With the launch of a new Gourmet brand extension, Condé Nast executives aren’t just trying to wring money out of the beloved erstwhile magazine, but rescue the company from its decades-old reliance on ad revenue.
Chuck Townsend, CEO of Condé Nast, said that because the company depends on advertising for 70 percent of its revenue, the ad recession was a “brutal experience.”
“It’s clear to me that an overt dependence on advertising revenue is overly risky for Condé Nast,” he said after a press conference announcing a new digital app called Gourmet Live.
Townsend said he wants to increase consumer’s contribution to overall revenue by moving over the next 36 months to a model that charges customers based on their use of services.
“I hope to have more on the pay-as-you-go cycle with time, but I have to engineer that,” he said. “I’m about 70 percent on ad revenue. A nice balance would be 50 percent, by growing the consumer portion of that.”
Publishers have been criticized for becoming overly dependent on ad dollars while letting consumers off the payment hook by selling cheap (and unprofitable) subscriptions—a disparity that became all too apparent when the ad recession hit.

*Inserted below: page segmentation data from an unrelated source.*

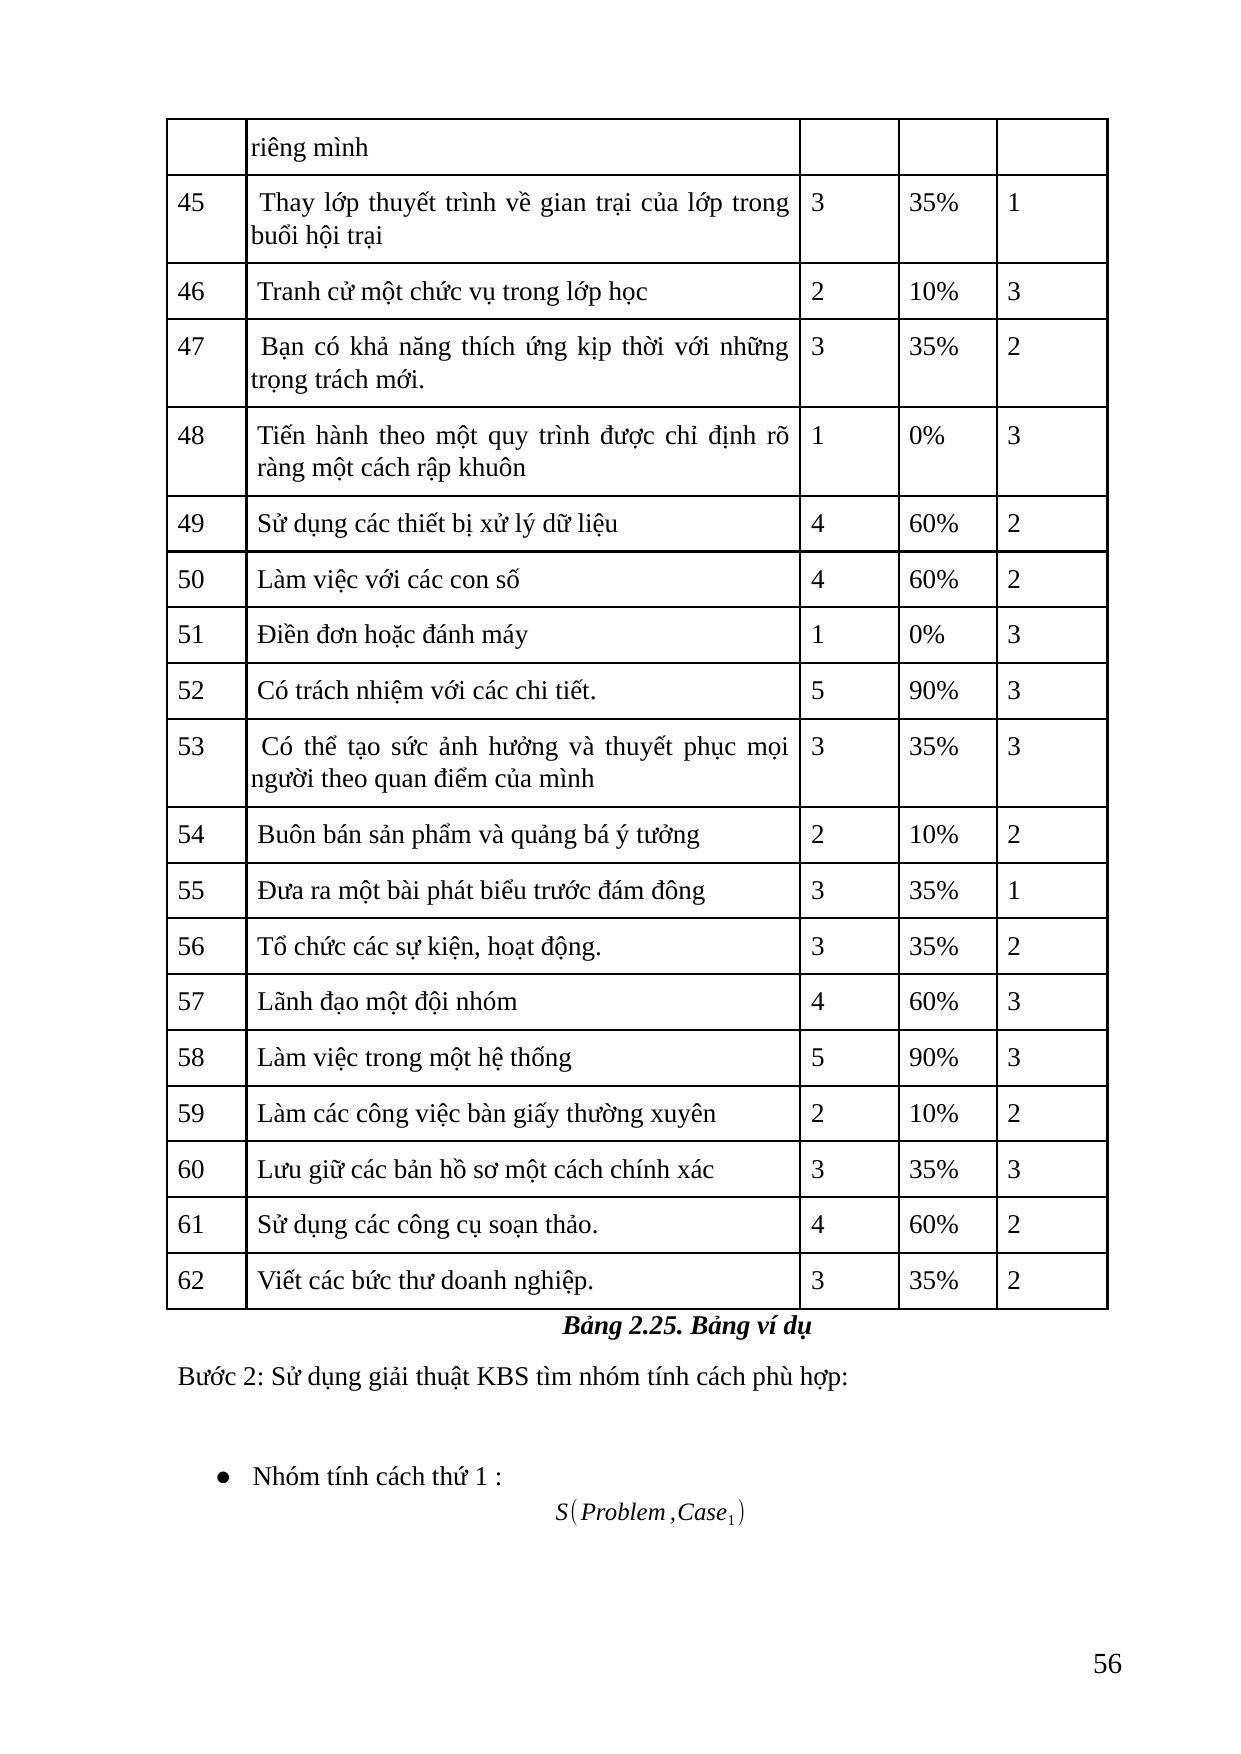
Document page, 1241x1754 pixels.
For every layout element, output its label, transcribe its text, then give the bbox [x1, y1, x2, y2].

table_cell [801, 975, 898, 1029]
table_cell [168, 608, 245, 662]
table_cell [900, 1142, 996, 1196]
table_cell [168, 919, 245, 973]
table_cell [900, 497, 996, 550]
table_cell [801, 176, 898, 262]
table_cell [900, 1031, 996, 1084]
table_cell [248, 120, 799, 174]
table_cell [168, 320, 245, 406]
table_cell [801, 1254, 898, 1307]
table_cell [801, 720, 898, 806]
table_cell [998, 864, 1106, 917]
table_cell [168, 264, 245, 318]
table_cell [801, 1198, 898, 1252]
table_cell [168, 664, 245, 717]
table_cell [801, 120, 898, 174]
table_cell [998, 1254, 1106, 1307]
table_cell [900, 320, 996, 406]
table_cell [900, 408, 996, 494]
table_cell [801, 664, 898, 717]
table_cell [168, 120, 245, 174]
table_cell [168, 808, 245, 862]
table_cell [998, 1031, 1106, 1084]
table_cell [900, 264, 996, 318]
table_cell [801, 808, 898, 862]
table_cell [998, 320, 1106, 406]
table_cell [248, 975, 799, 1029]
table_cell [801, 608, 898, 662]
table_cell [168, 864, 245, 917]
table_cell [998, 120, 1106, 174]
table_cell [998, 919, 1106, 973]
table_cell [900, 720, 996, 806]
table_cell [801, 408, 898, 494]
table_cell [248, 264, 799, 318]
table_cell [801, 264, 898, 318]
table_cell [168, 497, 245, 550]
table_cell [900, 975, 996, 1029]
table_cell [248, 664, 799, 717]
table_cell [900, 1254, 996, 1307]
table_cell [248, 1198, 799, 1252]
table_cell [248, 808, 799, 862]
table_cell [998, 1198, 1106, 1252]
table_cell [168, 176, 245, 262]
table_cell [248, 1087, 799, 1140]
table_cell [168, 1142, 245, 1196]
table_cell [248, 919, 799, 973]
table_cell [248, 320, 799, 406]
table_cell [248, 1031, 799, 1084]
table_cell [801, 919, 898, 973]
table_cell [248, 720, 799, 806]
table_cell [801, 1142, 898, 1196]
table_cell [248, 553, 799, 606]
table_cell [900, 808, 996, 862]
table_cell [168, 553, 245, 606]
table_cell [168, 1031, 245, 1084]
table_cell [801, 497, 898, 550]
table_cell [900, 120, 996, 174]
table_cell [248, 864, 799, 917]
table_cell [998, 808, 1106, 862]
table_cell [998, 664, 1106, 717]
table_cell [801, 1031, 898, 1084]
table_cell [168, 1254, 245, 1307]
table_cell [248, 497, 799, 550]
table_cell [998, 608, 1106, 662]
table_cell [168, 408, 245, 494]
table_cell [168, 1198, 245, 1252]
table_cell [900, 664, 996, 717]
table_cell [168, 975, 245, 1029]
list Nhóm tính cách thứ 1 : [215, 1460, 1122, 1491]
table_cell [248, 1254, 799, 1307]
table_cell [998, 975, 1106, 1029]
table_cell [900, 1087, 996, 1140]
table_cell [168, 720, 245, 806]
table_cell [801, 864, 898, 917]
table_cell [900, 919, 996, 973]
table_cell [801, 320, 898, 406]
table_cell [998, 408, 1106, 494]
text Bước 2: Sử dụng giải thuật KBS tìm nhóm tính cách phù hợp: [177, 1360, 1122, 1391]
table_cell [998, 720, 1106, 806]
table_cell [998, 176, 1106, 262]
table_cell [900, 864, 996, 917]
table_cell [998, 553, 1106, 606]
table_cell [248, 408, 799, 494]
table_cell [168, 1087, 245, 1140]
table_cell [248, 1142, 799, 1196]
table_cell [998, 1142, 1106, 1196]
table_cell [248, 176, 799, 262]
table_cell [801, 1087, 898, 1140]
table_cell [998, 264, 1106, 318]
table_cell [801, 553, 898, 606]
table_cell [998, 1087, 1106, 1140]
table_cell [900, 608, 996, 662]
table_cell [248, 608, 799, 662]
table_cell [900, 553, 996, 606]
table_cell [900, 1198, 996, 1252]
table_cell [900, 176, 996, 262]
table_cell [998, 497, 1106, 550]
text Bảng 2.25. Bảng ví dụ [177, 1309, 1122, 1341]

“How did we get to that point? Because of the limitless advertising growth potential for the past two decades,” Townsend said. Because of the company’s ad revenue success, he said, “that’s where we’ve put all of our attention.”
With ad page declines of as much as 50 percent at some of its titles last year, the publisher of Vogue and GQ has been pushing hard to find new revenue streams, upending a longstanding reluctance to aggressively license its brands.
Along those lines, since Condé Nast folded Gourmet last fall to the shock and chagrin of fans and advertisers, it has been looking for new ways to trade on the 70-year-old brand about fine living.
On June 22, it announced plans for a fourth-quarter launch of Gourmet Live, a food-centered social media app that will be free to download but ultimately be driven by consumer payments. Condé Nast expects to test pay approaches including subscriptions and virtual currencies popular in the gaming arena.
Gourmet Live was created with help from technology company Activate, which looked at popular services and apps like Foursquare, Scrabble and Pulse for inspiration. Executives there said they expected Gourmet Live to be the first of more Gourmet-branded extensions to come.
Ruth Reichl, Gourmet’s last editor in chief, wasn’t involved in the product’s development.